En Bird, se recurre a un montaje plano, tópicos narrativos y visuales (momento introspectivo flotando en el mar o cantando un tema de pop, planos preciosistas a contraluz de plantas y árboles intentando remitir un vínculo con lo natural, seguimientos de personajes corriendo) y, por supuesto, a una de las bandas ‹indie› del momento (en este caso, Fontaines D.C.). Prácticamente, todas las secuencias empiezan del mismo modo, con un par de planos recurso que dan una mínima información del espacio en el que transcurre la escena (una pared pintada, una ventana rota, una flor mecida por el viento) para luego dar paso a un primer plano de su protagonista, Bailey (Nykiya Adams). Una desidia absoluta que, en definitiva, evidencia la completa colonización que sufre el cine por parte de la mirada burguesa de las instituciones y sus endemoniados galardones, y que afecta tanto a los que aspiran a hacerse un hueco entre las grandes citas como a los que ya tienen asegurado ese reconocimiento.

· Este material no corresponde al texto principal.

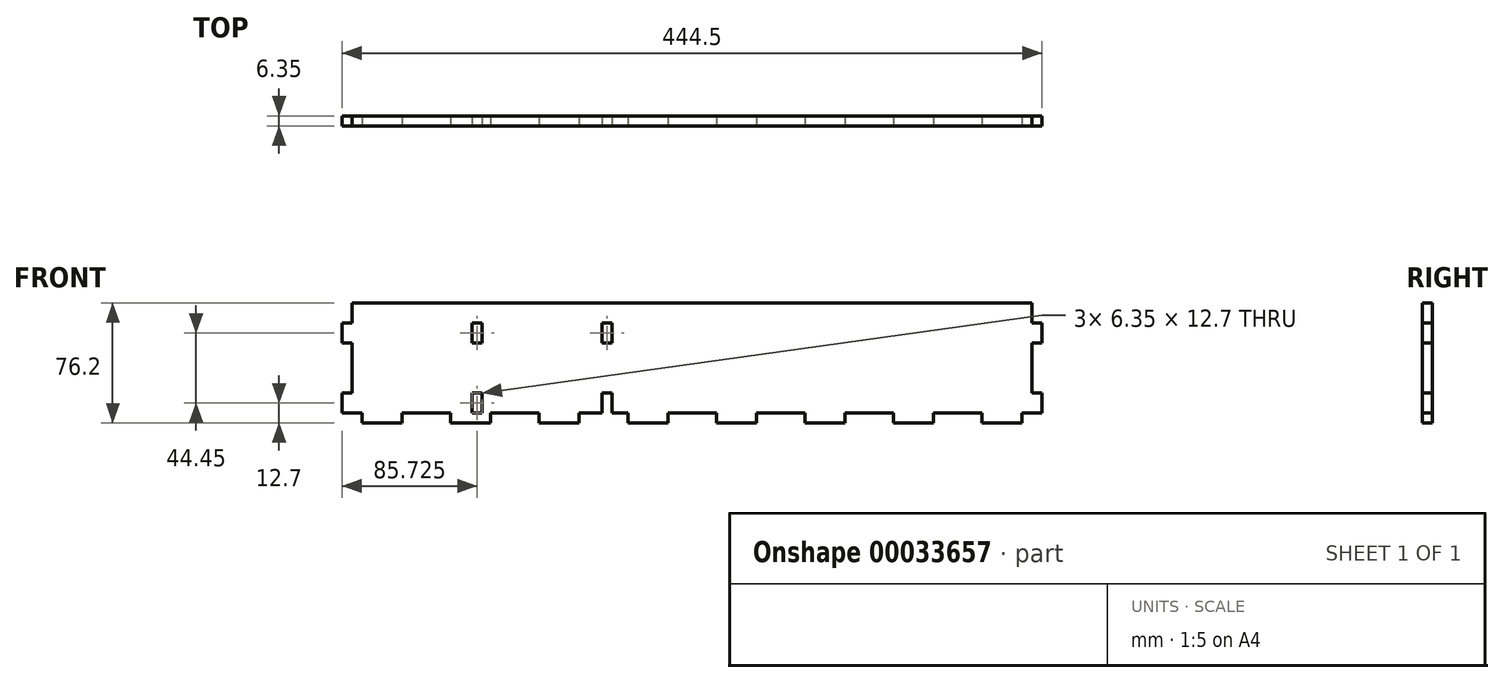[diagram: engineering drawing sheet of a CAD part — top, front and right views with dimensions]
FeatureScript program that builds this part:
annotation { "Feature Type Name" : "Feature", "Feature Type Description" : "" }
export const myFeature = defineFeature(function(context is Context, id is Id, definition is map)
    precondition{}
    {
        {
            var Q0;
            Q0=qCreatedBy(makeId("Front.planeOp"),FACE);
            var sketch = newSketch(context, id + "F0", { "sketchPlane" : qUnion([Q0])});
            skLineSegment(sketch, "E0.bottom", {"start": v(0, 0) * mm, "end": v(444.5, 0) * mm});
            skLineSegment(sketch, "E0.top", {"start": v(0, 76.2) * mm, "end": v(444.5, 76.2) * mm});
            skLineSegment(sketch, "E0.left", {"start": v(0, 0) * mm, "end": v(0, 76.2) * mm});
            skLineSegment(sketch, "E0.right", {"start": v(444.5, 0) * mm, "end": v(444.5, 76.2) * mm});
            skSolve(sketch);
        }
        {
            var Q0;
            Q0=makeQuery(id+"F0.imprint","IMPRINT",FACE,{"disambiguationData":[TD([[makeQuery(id+"F0.imprint","IMPRINT",EDGE,{"derivedFrom":sQuery(id+"F0.wireOp",EDGE,"E0.bottom")}),1.0]])]});
            extrude(context, id + "F1", {"entities" : qUnion([Q0]), "depth" : 6.35 * mm});
        }
        {
            var Q0;
            Q0=makeQuery(id+"F1.opExtrude","CAP_FACE",FACE,{"disambiguationData":[OSD([sQuery(id+"F0.wireOp",EDGE,"E0.bottom"),sQuery(id+"F0.wireOp",EDGE,"E0.top"),sQuery(id+"F0.wireOp",EDGE,"E0.left"),sQuery(id+"F0.wireOp",EDGE,"E0.right")])],"isStart":false});
            var sketch = newSketch(context, id + "F2", { "sketchPlane" : qUnion([Q0])});
            skLineSegment(sketch, "E1", {"start": v(222.25, 76.2) * mm, "end": v(222.25, 0) * mm, "construction": true});
            skLineSegment(sketch, "E2.bottom", {"start": v(0, 0) * mm, "end": v(6.35, 0) * mm});
            skLineSegment(sketch, "E2.top", {"start": v(0, 6.35) * mm, "end": v(6.35, 6.35) * mm});
            skLineSegment(sketch, "E2.left", {"start": v(0, 0) * mm, "end": v(0, 6.35) * mm});
            skLineSegment(sketch, "E2.right", {"start": v(6.35, 0) * mm, "end": v(6.35, 6.35) * mm});
            skLineSegment(sketch, "E3.bottom", {"start": v(0, 76.2) * mm, "end": v(6.35, 76.2) * mm});
            skLineSegment(sketch, "E3.top", {"start": v(0, 63.5) * mm, "end": v(6.35, 63.5) * mm});
            skLineSegment(sketch, "E3.left", {"start": v(0, 76.2) * mm, "end": v(0, 63.5) * mm});
            skLineSegment(sketch, "E3.right", {"start": v(6.35, 76.2) * mm, "end": v(6.35, 63.5) * mm});
            skLineSegment(sketch, "E4.bottom", {"start": v(0, 19.05) * mm, "end": v(6.35, 19.05) * mm});
            skLineSegment(sketch, "E4.top", {"start": v(0, 50.8) * mm, "end": v(6.35, 50.8) * mm});
            skLineSegment(sketch, "E4.left", {"start": v(0, 19.05) * mm, "end": v(0, 50.8) * mm});
            skLineSegment(sketch, "E4.right", {"start": v(6.35, 19.05) * mm, "end": v(6.35, 50.8) * mm});
            skLineSegment(sketch, "E5.MirrorCS", {"start": v(444.5, 6.35) * mm, "end": v(438.15, 6.35) * mm});
            skLineSegment(sketch, "E6.MirrorCS", {"start": v(444.5, 19.05) * mm, "end": v(438.15, 19.05) * mm});
            skLineSegment(sketch, "E7.MirrorCS", {"start": v(444.5, 50.8) * mm, "end": v(438.15, 50.8) * mm});
            skLineSegment(sketch, "E8.MirrorCS", {"start": v(444.5, 0) * mm, "end": v(438.15, 0) * mm});
            skLineSegment(sketch, "E9.MirrorCS", {"start": v(438.15, 76.2) * mm, "end": v(438.15, 63.5) * mm});
            skLineSegment(sketch, "E10.MirrorCS", {"start": v(438.15, 0) * mm, "end": v(438.15, 6.35) * mm});
            skLineSegment(sketch, "E11.MirrorCS", {"start": v(444.5, 0) * mm, "end": v(444.5, 6.35) * mm});
            skLineSegment(sketch, "E12.MirrorCS", {"start": v(444.5, 63.5) * mm, "end": v(438.15, 63.5) * mm});
            skLineSegment(sketch, "E13.MirrorCS", {"start": v(444.5, 76.2) * mm, "end": v(438.15, 76.2) * mm});
            skLineSegment(sketch, "E14.MirrorCS", {"start": v(444.5, 76.2) * mm, "end": v(444.5, 63.5) * mm});
            skLineSegment(sketch, "E15.MirrorCS", {"start": v(438.15, 19.05) * mm, "end": v(438.15, 50.8) * mm});
            skLineSegment(sketch, "E16.MirrorCS", {"start": v(444.5, 19.05) * mm, "end": v(444.5, 50.8) * mm});
            skSolve(sketch);
        }
        {
            var Q0;
            Q0=qSketchRegion(id+"F2",true);
            extrude(context, id + "F3", {"entities" : qUnion([Q0]), "operationType" : NewBodyOperationType.REMOVE, "endBound" : BoundingType.UP_TO_NEXT, "oppositeDirection" : true, "depth" : 25.4 * mm});
        }
        {
            var Q0;
            Q0=makeQuery(id+"F1.opExtrude","CAP_FACE",FACE,{"disambiguationData":[OSD([sQuery(id+"F0.wireOp",EDGE,"E0.bottom"),sQuery(id+"F0.wireOp",EDGE,"E0.top"),sQuery(id+"F0.wireOp",EDGE,"E0.left"),sQuery(id+"F0.wireOp",EDGE,"E0.right")])],"isStart":false});
            var sketch = newSketch(context, id + "F4", { "sketchPlane" : qUnion([Q0])});
            skLineSegment(sketch, "E17.bottom", {"start": v(38.1, 0) * mm, "end": v(68.94, 0) * mm});
            skLineSegment(sketch, "E17.top", {"start": v(38.1, 6.35) * mm, "end": v(68.94, 6.35) * mm});
            skLineSegment(sketch, "E17.left", {"start": v(38.1, 0) * mm, "end": v(38.1, 6.35) * mm});
            skLineSegment(sketch, "E17.right", {"start": v(68.94, 0) * mm, "end": v(68.94, 6.35) * mm});
            skLineSegment(sketch, "E18.1.0.0", {"start": v(125.19, 0) * mm, "end": v(125.19, 6.35) * mm});
            skLineSegment(sketch, "E18.1.0.1", {"start": v(94.34, 0) * mm, "end": v(94.34, 6.35) * mm});
            skLineSegment(sketch, "E18.1.0.2", {"start": v(94.34, 6.35) * mm, "end": v(125.19, 6.35) * mm});
            skLineSegment(sketch, "E18.1.0.3", {"start": v(94.34, 0) * mm, "end": v(125.19, 0) * mm});
            skLineSegment(sketch, "E18.2.0.0", {"start": v(181.43, 0) * mm, "end": v(181.43, 6.35) * mm});
            skLineSegment(sketch, "E18.2.0.1", {"start": v(150.59, 0) * mm, "end": v(150.59, 6.35) * mm});
            skLineSegment(sketch, "E18.2.0.2", {"start": v(150.59, 6.35) * mm, "end": v(181.43, 6.35) * mm});
            skLineSegment(sketch, "E18.2.0.3", {"start": v(150.59, 0) * mm, "end": v(181.43, 0) * mm});
            skLineSegment(sketch, "E18.3.0.0", {"start": v(237.67, 0) * mm, "end": v(237.67, 6.35) * mm});
            skLineSegment(sketch, "E18.3.0.1", {"start": v(206.83, 0) * mm, "end": v(206.83, 6.35) * mm});
            skLineSegment(sketch, "E18.3.0.2", {"start": v(206.83, 6.35) * mm, "end": v(237.67, 6.35) * mm});
            skLineSegment(sketch, "E18.3.0.3", {"start": v(206.83, 0) * mm, "end": v(237.67, 0) * mm});
            skLineSegment(sketch, "E18.4.0.0", {"start": v(293.91, 0) * mm, "end": v(293.91, 6.35) * mm});
            skLineSegment(sketch, "E18.4.0.1", {"start": v(263.07, 0) * mm, "end": v(263.07, 6.35) * mm});
            skLineSegment(sketch, "E18.4.0.2", {"start": v(263.07, 6.35) * mm, "end": v(293.91, 6.35) * mm});
            skLineSegment(sketch, "E18.4.0.3", {"start": v(263.07, 0) * mm, "end": v(293.91, 0) * mm});
            skLineSegment(sketch, "E18.direction1", {"start": v(68.94, 0) * mm, "end": v(125.19, 0) * mm, "construction": true});
            skLineSegment(sketch, "E19.0.5.0", {"start": v(350.16, 0) * mm, "end": v(350.16, 6.35) * mm});
            skLineSegment(sketch, "E19.3.5.0", {"start": v(319.31, 0) * mm, "end": v(319.31, 6.35) * mm});
            skLineSegment(sketch, "E19.6.5.0", {"start": v(319.31, 6.35) * mm, "end": v(350.16, 6.35) * mm});
            skLineSegment(sketch, "E19.9.5.0", {"start": v(319.31, 0) * mm, "end": v(350.16, 0) * mm});
            skLineSegment(sketch, "E19.0.6.0", {"start": v(406.4, 0) * mm, "end": v(406.4, 6.35) * mm});
            skLineSegment(sketch, "E19.3.6.0", {"start": v(375.56, 0) * mm, "end": v(375.56, 6.35) * mm});
            skLineSegment(sketch, "E19.6.6.0", {"start": v(375.56, 6.35) * mm, "end": v(406.4, 6.35) * mm});
            skLineSegment(sketch, "E19.9.6.0", {"start": v(375.56, 0) * mm, "end": v(406.4, 0) * mm});
            skLineSegment(sketch, "E20.bottom", {"start": v(6.35, 6.35) * mm, "end": v(12.7, 6.35) * mm});
            skLineSegment(sketch, "E20.top", {"start": v(6.35, 0) * mm, "end": v(12.7, 0) * mm});
            skLineSegment(sketch, "E20.left", {"start": v(6.35, 6.35) * mm, "end": v(6.35, 0) * mm});
            skLineSegment(sketch, "E20.right", {"start": v(12.7, 6.35) * mm, "end": v(12.7, 0) * mm});
            skLineSegment(sketch, "E21.bottom", {"start": v(438.15, 6.35) * mm, "end": v(431.8, 6.35) * mm});
            skLineSegment(sketch, "E21.top", {"start": v(438.15, 0) * mm, "end": v(431.8, 0) * mm});
            skLineSegment(sketch, "E21.left", {"start": v(438.15, 6.35) * mm, "end": v(438.15, 0) * mm});
            skLineSegment(sketch, "E21.right", {"start": v(431.8, 6.35) * mm, "end": v(431.8, 0) * mm});
            skSolve(sketch);
        }
        {
            var Q0;
            Q0=qSketchRegion(id+"F4",true);
            extrude(context, id + "F5", {"entities" : qUnion([Q0]), "operationType" : NewBodyOperationType.REMOVE, "endBound" : BoundingType.THROUGH_ALL, "oppositeDirection" : true, "depth" : 25.4 * mm});
        }
        {
            var Q0;
            Q0=makeQuery(id+"F1.opExtrude","CAP_FACE",FACE,{"disambiguationData":[OSD([sQuery(id+"F0.wireOp",EDGE,"E0.bottom"),sQuery(id+"F0.wireOp",EDGE,"E0.top"),sQuery(id+"F0.wireOp",EDGE,"E0.left"),sQuery(id+"F0.wireOp",EDGE,"E0.right")])],"isStart":false});
            var sketch = newSketch(context, id + "F6", { "sketchPlane" : qUnion([Q0])});
            skLineSegment(sketch, "E22.bottom", {"start": v(82.55, 19.05) * mm, "end": v(88.9, 19.05) * mm});
            skLineSegment(sketch, "E22.top", {"start": v(82.55, 6.35) * mm, "end": v(88.9, 6.35) * mm});
            skLineSegment(sketch, "E22.left", {"start": v(82.55, 19.05) * mm, "end": v(82.55, 6.35) * mm});
            skLineSegment(sketch, "E22.right", {"start": v(88.9, 19.05) * mm, "end": v(88.9, 6.35) * mm});
            skLineSegment(sketch, "E23.bottom", {"start": v(82.55, 50.8) * mm, "end": v(88.9, 50.8) * mm});
            skLineSegment(sketch, "E23.top", {"start": v(82.55, 63.5) * mm, "end": v(88.9, 63.5) * mm});
            skLineSegment(sketch, "E23.left", {"start": v(82.55, 50.8) * mm, "end": v(82.55, 63.5) * mm});
            skLineSegment(sketch, "E23.right", {"start": v(88.9, 50.8) * mm, "end": v(88.9, 63.5) * mm});
            skLineSegment(sketch, "E24.1.0.0", {"start": v(165.1, 19.05) * mm, "end": v(165.1, 6.35) * mm});
            skLineSegment(sketch, "E24.1.0.1", {"start": v(165.1, 6.35) * mm, "end": v(171.45, 6.35) * mm});
            skLineSegment(sketch, "E24.1.0.2", {"start": v(165.1, 19.05) * mm, "end": v(171.45, 19.05) * mm});
            skLineSegment(sketch, "E24.1.0.3", {"start": v(171.45, 19.05) * mm, "end": v(171.45, 6.35) * mm});
            skLineSegment(sketch, "E24.1.0.4", {"start": v(165.1, 50.8) * mm, "end": v(171.45, 50.8) * mm});
            skLineSegment(sketch, "E24.1.0.5", {"start": v(165.1, 63.5) * mm, "end": v(171.45, 63.5) * mm});
            skLineSegment(sketch, "E24.1.0.6", {"start": v(165.1, 50.8) * mm, "end": v(165.1, 63.5) * mm});
            skLineSegment(sketch, "E24.1.0.7", {"start": v(171.45, 50.8) * mm, "end": v(171.45, 63.5) * mm});
            skLineSegment(sketch, "E24.direction1", {"start": v(82.55, 6.35) * mm, "end": v(165.1, 6.35) * mm, "construction": true});
            skSolve(sketch);
        }
        {
            var Q0;
            Q0 = qSketchRegion(id + "F6", true);
            extrude(context, id + "F7", {"entities" : qUnion([Q0]), "operationType" : NewBodyOperationType.REMOVE, "endBound" : BoundingType.THROUGH_ALL, "oppositeDirection" : true, "depth" : 25.4 * mm});
        }
    });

Entonces, ¿cómo mantener una oposición?
En la segunda parte de su texto, Roger Koza lanza una pregunta que él mismo califica, acertadamente, de «incómoda, casi inapropiada: ¿una escuela de cine debe enseñar a amoldarse a ese sistema de reglas?». Los cineastas deben ser conscientes de su existencia, saber identificarlo para luego combatirlo. Sin embargo, incluso en el ámbito académico, la balanza parece decantarse hacia la nueva doctrina de las imágenes. Una tiranía gobernada por burócratas y ‹sponsors› culturales que parasitan universidades y festivales de cine; por autores que, desde su atalaya, pretenden dar lecciones sobre un “sistema” que señalan, pero nunca subvierten; por especuladores fílmicos y por creadores de contenido que prostituyen a jóvenes estudiantes desterrados a vagabundear eternamente por ‹labs› donde reducir sus ideas a productos de consumo.

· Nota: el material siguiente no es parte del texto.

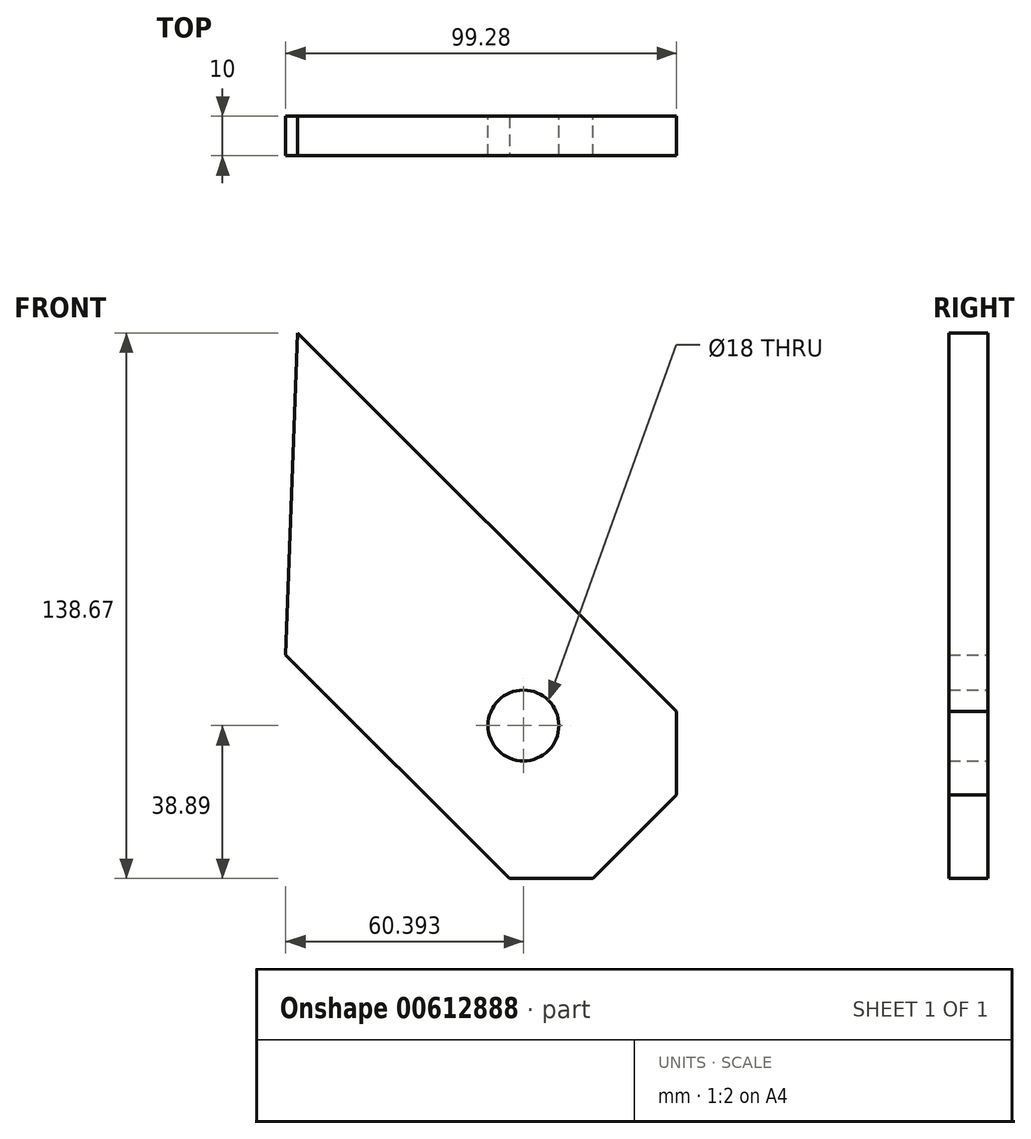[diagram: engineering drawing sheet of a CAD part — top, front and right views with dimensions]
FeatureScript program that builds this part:
annotation { "Feature Type Name" : "Feature", "Feature Type Description" : "" }
export const myFeature = defineFeature(function(context is Context, id is Id, definition is map)
    precondition{}
    {
        {
            var Q0;
            Q0=qCreatedBy(makeId("Front.planeOp"),FACE);
            var sketch = newSketch(context, id + "F0", { "sketchPlane" : qUnion([Q0])});
            skCircle(sketch, "E0", {"center": v(57.35, -300) * mm, "radius": 9 * mm});
            skLineSegment(sketch, "E1", {"start": v(78.57, -278.79) * mm, "end": v(0, -200.22) * mm});
            skLineSegment(sketch, "E2", {"start": v(78.57, -278.79) * mm, "end": v(106.85, -307.07) * mm});
            skLineSegment(sketch, "E3", {"start": v(106.85, -307.07) * mm, "end": v(64.42, -349.5) * mm});
            skLineSegment(sketch, "E4", {"start": v(-3.15, -285.02) * mm, "end": v(0, -200.22) * mm});
            skLineSegment(sketch, "E5", {"start": v(64.42, -349.5) * mm, "end": v(-3.04, -282.03) * mm});
            skSolve(sketch);
        }
        {
            var Q0;
            Q0=makeQuery(id+"F0.imprint","IMPRINT",FACE,{"disambiguationData":[TD([[makeQuery(id+"F0.imprint","IMPRINT",EDGE,{"derivedFrom":sQuery(id+"F0.wireOp",EDGE,"E0")}),-1.0]])]});
            extrude(context, id + "F1", {"entities" : qUnion([Q0]), "depth" : 10 * mm, "offsetDistance" : 25 * mm});
        }
        {
            var Q0;
            Q0=makeQuery(id+"F1.opExtrude","SWEPT_EDGE",EDGE,{"disambiguationData":[OSD([sQuery(id+"F0.wireOp",EDGE,"E2"),sQuery(id+"F0.wireOp",EDGE,"E3")])]});
            var Q1;
            Q1=makeQuery(id+"F1.opExtrude","SWEPT_EDGE",EDGE,{"disambiguationData":[OSD([sQuery(id+"F0.wireOp",EDGE,"E3"),sQuery(id+"F0.wireOp",EDGE,"11nyvhHw-jBOW-6WRT-f1eJ-v4boGJ1LN2ox")])]});
            chamfer(context, id + "F2", {"entities" : qUnion([Q0, Q1]), "width" : 15 * mm, "tangentPropagation" : true});
        }
    });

Y así, poco a poco, las universidades de cine son sometidas a este nuevo régimen, transformadas en lugares para adiestrar creadores de contenido audiovisual, relegando a una verdadera marginalización los espacios dedicados al pensamiento y la crítica cinematográfica desde la cual crear obras emancipadas del sistema internacional que regula las imágenes de nuestro tiempo. Resta la esperanza de que, desde esos márgenes, podamos hallar ese lazo «secreto, pero firme» del que nos habla Koza al final de su escrito. El que une los cineastas del futuro y aquellos que forjaron una gran tradición que, al ver películas como Bird, uno siente prácticamente extinguida.